The third and final stage adds cognitive changes that are within normal range but are a decline for the individual.
Published in the Journal of Alzheimer’s Disease, the research is a part of the MGH-based Harvard Aging Brain Study (HABS), with the aim of identifying markers that predict those people most likely to develop Alzheimer’s and how soon their symptoms are likely to be noticeable.
The investigation included 280 older adults aged 62-90 years – cognitively normal and in good health – who were among the first to enroll in HABS. The researchers lead an analysis on the relationship between their BMI and the levels of beta-amyloid in their brains.

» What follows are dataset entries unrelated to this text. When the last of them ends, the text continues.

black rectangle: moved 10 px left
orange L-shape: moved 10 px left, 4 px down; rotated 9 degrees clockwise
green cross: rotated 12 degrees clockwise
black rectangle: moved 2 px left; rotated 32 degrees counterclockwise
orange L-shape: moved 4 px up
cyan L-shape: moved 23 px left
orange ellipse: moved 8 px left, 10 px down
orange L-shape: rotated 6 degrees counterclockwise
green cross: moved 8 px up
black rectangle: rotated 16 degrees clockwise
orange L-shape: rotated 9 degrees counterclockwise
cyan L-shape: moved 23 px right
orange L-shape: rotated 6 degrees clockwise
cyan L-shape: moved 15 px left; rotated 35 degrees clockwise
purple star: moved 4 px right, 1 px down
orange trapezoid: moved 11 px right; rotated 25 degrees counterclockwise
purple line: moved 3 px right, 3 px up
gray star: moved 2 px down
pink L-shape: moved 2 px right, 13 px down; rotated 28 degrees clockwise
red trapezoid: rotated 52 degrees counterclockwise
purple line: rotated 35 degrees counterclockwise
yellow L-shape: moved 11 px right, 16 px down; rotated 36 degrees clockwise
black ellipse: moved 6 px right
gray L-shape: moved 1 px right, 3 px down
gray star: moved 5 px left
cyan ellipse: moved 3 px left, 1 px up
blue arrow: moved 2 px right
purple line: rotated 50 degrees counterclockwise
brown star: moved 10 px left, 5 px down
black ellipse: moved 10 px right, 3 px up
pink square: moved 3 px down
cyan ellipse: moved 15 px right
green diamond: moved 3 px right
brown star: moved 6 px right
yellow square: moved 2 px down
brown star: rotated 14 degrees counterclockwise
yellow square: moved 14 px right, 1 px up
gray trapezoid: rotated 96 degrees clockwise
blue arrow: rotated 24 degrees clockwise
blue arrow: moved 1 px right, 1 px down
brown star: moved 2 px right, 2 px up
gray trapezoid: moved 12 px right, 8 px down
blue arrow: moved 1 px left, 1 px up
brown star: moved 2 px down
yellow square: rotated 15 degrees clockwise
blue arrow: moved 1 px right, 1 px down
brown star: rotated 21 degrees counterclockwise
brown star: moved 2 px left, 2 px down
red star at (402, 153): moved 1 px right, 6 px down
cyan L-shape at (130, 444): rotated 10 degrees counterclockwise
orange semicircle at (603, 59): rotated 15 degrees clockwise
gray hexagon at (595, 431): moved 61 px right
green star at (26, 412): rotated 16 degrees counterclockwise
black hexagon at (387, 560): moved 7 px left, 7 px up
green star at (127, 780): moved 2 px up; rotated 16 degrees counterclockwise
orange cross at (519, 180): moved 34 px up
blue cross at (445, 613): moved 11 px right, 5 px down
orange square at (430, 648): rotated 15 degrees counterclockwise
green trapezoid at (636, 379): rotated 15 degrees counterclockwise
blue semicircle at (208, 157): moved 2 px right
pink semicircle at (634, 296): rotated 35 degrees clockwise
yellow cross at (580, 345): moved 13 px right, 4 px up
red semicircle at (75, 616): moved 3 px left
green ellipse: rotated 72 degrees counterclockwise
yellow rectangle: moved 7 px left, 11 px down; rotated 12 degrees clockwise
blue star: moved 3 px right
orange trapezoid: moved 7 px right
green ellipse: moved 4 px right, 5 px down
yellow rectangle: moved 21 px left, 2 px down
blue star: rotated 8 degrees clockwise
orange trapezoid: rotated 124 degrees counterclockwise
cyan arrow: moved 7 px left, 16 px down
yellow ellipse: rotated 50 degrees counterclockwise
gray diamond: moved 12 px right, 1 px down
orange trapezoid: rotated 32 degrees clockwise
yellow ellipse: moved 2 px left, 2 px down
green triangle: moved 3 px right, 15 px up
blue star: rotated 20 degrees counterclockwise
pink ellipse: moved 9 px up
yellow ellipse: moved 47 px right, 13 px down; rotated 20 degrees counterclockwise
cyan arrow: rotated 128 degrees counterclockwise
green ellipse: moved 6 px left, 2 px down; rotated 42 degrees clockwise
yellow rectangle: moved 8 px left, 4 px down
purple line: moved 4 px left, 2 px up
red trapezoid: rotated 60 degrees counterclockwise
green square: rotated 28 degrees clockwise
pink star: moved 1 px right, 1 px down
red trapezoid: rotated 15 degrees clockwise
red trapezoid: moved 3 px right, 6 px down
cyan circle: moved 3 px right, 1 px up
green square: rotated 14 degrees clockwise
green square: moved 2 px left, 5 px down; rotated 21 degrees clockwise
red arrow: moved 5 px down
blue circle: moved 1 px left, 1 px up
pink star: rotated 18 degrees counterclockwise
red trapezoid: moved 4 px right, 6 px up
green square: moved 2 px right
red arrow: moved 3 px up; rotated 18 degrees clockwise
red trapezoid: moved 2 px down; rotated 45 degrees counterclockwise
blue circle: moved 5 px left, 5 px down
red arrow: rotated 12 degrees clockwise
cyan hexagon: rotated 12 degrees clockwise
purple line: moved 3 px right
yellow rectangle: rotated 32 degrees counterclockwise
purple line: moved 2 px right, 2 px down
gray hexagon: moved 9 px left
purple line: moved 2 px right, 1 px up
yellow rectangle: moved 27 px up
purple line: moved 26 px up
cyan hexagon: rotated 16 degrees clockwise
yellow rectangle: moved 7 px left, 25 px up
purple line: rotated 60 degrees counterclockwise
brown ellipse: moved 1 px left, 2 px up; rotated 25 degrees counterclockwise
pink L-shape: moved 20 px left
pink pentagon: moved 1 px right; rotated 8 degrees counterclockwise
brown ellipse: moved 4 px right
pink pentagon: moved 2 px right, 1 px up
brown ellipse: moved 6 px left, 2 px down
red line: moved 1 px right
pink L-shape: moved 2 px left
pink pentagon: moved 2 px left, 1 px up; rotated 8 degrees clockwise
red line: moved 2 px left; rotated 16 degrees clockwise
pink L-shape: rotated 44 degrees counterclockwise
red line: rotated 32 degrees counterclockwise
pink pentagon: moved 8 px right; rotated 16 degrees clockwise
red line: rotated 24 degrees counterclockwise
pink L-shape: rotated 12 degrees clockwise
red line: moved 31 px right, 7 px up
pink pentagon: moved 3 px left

Participants provided data such as medical histories, physical exams, testing for APOE4 gene – a gene associated with a higher risk of late-onset Alzheimer’s disease – and PET imaging with Pittsburgh compound B (PiB), which can visualize amyloid plaques in the brain.
Results showed – after adjusting for age, sex education, and APOE4 status – lower BMI was associated with greater retention of PiB, which indicated a higher amount of amyloid brain deposits.
The association between weight and extensive amyloid deposits was more prominent in normal-weight participants who had the lowest BMI of the group. Lower BMI and greater PiB retention were most significant in individuals with the APOE4 gene variant.
Future research from the team will focus on explaining the mechanism behind the link between lower BMI and increased amyloid levels.
“A likely explanation for the association is that low BMI is an indicator for frailty – a syndrome involving reduced weight, slower movement and loss of strength that is known to be associated with Alzheimer’s risk.”
Dr. Gad Marshall
“One way to get closer to determining any cause-and-effect relationship will be following these individuals over time to see whether their baseline BMI does predict the development of symptoms, which we are doing in HABS, and eventually investigating whether maintaining or even increasing BMI in late life has an effect on outcomes,” adds Marshall, who is also an assistant professor of neurology at Harvard Medical School.
“Right now, we’re also studying whether BMI is associated with any other clinical and imaging markers of Alzheimer’s disease,” he concludes.